RodenCrater.org documented James Turrell’s Roden Crater project. It was commissioned by Michael Govan and The Dia Foundation in 1995. It remained online online until 2003 when it was taken down in an attempt to stem the tide of uninvited enthusiasts to the site. An achive of the site is available here. 

Websites were relatively rare at the time and this was conceived of as a living catalogue, both guide and documentation. The site was organized with a vertical spine of images that I felt spanned a theme running through James Turrell’s outlook: From Inside Looking Out to Outside Looking In.  The front page acted as a Table of Contents to seven chapters divided into two sections.

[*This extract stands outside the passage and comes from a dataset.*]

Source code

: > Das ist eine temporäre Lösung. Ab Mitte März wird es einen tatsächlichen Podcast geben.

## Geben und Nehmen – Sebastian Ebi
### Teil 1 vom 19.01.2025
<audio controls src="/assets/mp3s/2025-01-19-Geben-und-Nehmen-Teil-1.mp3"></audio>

Turrell often refered to the crater itself as an eye, as an instrument to harvest light. A top map of the crater designated the section leading to the plans and construction, one of Turrell’s many aerial photographs of the crater marked Roden Crater Landscape.

The fourth, or central, image – Equinox light piercing a hold in an Indian ruin – showed the crossing over from the exterior view to an interior state. This section described a series of prior spaces that inspired or informed Turrell’s work.

The final three images are from a favorite images of Turrell’s, a medieval woodcut depicting a person peering out of a starry dome into reality, and that reality pierced by pinholes of light.  The first section, No Image, No Object, No Focus, was an abridged catalogue of Turrell’s artwork.  Seeing Yourself See contained writings about his interest in perceptual psychology.  Finally, Holes in Reality contained autobiographical narratives of light and flight from Turrell’s childhood. 

The images here reflect the design constraints of the period: the images are 640X480 and the site was originally designed in frames, each image as a page in a book.